The difference between the two approaches was immediately clear, from the sample prep through to the final output.


The Ionic Advantage and Solution

“Purigen’s system has very simple protocols, is fast, and the quality of the RNA I got was amazing,” Fragoso says.


It also has fewer steps than the column-based approach. For example, there is no need for a deparaffinization step; the Purigen system takes care of this during the run. Once samples are loaded, scientists can work on other tasks while the machine runs.


The yield is also significantly better. From a 10-micron FFPE sample, Fragoso was able to extract about 17 nanograms of RNA per microliter using the Purigen system.

“I need just about 10 nanograms of RNA for each RNA expression experiment that I do. With Purigen, I extracted as much as 850 nanograms from the samples,” she says — more than enough to perform all the experiments she needed to do. Best of all, this performance came without breaking the bank. “The cost of the Purigen [method] is comparable to that of the column-based method,” Fragoso says.

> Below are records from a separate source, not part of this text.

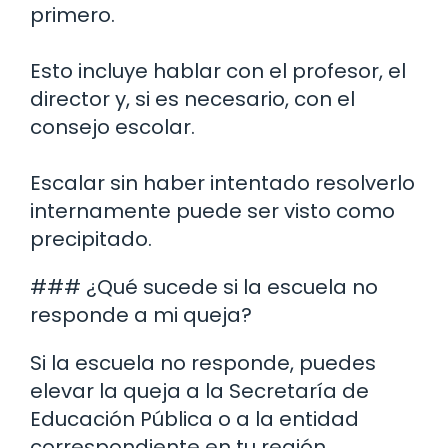
primero.
Esto incluye hablar con el profesor, el
director y, si es necesario, con el
consejo escolar.
Escalar sin haber intentado resolverlo
internamente puede ser visto como
precipitado.
### ¿Qué sucede si la escuela no
responde a mi queja?
Si la escuela no responde, puedes
elevar la queja a la Secretaría de
Educación Pública o a la entidad
correspondiente en tu región.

Access to sufficient RNA from FFPE samples is enabling Fragoso to make discoveries that could improve cancer detection and prevention in the future. In one study, she extracted RNA from biopsy samples from ulcerative colitis patients and analyzed microRNA expression. She successfully validated one of the microRNAs — miR-200a — in the proposed cancer detection signature. She also constructed a network of the genes targeted by all of the microRNAs in the signature and confirmed a prior prediction that when miR-200a is upregulated, it downregulates the expression of a gene that regulates methylation. Fragoso and her colleagues are now trying to understand the role of this interaction in colorectal cancer development among ulcerative colitis patients.

“For scientists like us who are working with FFPE samples and interested in studying RNA expression, Purigen is a very good option because of the high quality of the extracted RNA,” Fragoso says. “Also, the technical support team is easy to work with and responsive to questions.”